§ EXCERPTED PASSAGE:
>>>

# Triangle leather covered bottle...



## berrywine (Oct 9, 2012)

Hi , I am new here and my name is Cindy. I have been collecting thing's for about 20 years' now and love discovering the "new old"...I was hopeing I could get some professional opinions from this awesome site.I have had this bottle for about 17 years and can't find much about it, I keep running into dead ends... Any information would be greately appreciated. The only visible part of the glass is the top...I'm not having much luck...Thanks for looking...Have a good day...


----------



## surfaceone (Oct 9, 2012)

Hello Cindy,

 Welcome to the A-BN, and thanks for the photo of your bottle. I'm not picking up the motif of the leatherwork, aside from what looks like a Monk, or possibly Don Quixote.

 Could'ya take closer up photos, in natural light, please? Show us the glass, with any seams highlighted.

 These are frequently Spanish or Italian wines from the 20th Century.






From.


----------



## cannibalfromhannibal (Oct 9, 2012)

Surf is right on in my opinion.....had a couple similar I sold on ebay awhile back for about 20 bucks each. They had Shakespeare motifs in the leather and looked from about the 1920's and likely English? Yours almost looks like a Frederick Stearns triangular bottle but the Stearns have a slight arch in the shoulders, whereas yours is straight looking in the pic. Just in case they made a straight shouldered style I would suggest pressing down on the 3 edges as the Stearns is embossed on one of the edges. You should be able to detect embossing, if any, with some moderate pressure. Also I would try this on the panels in the likely case it is something else with embossing there. Hope this helps. Jack


----------



## berrywine (Oct 9, 2012)

The short bottle isn't mine and mine doesnt have a lid....


----------



## surfaceone (Oct 9, 2012)

Be that as it may, that is the same photo that you stuck up before.

 If you want to see the photo on the page, you need check the "Embed" button.




From.


----------

<<<

§ STUDY MATERIAL:
>>>

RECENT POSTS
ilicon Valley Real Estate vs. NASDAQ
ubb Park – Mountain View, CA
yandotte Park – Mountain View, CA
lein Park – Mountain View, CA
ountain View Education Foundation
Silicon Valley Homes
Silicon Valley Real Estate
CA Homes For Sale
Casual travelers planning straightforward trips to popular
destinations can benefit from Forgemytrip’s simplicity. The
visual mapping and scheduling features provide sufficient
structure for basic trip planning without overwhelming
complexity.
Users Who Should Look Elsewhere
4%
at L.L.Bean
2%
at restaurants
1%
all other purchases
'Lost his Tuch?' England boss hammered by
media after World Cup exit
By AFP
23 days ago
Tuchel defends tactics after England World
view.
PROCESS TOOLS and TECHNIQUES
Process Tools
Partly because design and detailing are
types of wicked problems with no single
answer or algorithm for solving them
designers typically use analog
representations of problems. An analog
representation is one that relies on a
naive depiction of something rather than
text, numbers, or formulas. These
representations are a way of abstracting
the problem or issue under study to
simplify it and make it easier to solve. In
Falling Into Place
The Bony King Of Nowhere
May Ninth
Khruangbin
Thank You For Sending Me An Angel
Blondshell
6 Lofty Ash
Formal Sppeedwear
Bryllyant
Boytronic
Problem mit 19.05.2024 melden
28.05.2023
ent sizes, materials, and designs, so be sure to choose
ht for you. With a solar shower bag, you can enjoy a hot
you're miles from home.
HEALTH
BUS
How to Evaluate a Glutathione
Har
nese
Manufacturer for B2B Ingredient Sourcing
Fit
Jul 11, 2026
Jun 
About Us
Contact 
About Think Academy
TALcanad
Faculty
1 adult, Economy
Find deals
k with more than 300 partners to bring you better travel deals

<<<

§ EXERCISE GOAL:
From the forum thread about the leather-covered bottle, pull out the passage that opens with the words containing "Welcome to the" and closes with "possibly Don Quixote.", copying it word for word.

§ FINISHED TASK:
Welcome to the A-BN, and thanks for the photo of your bottle. I'm not picking up the motif of the leatherwork, aside from what looks like a Monk, or possibly Don Quixote.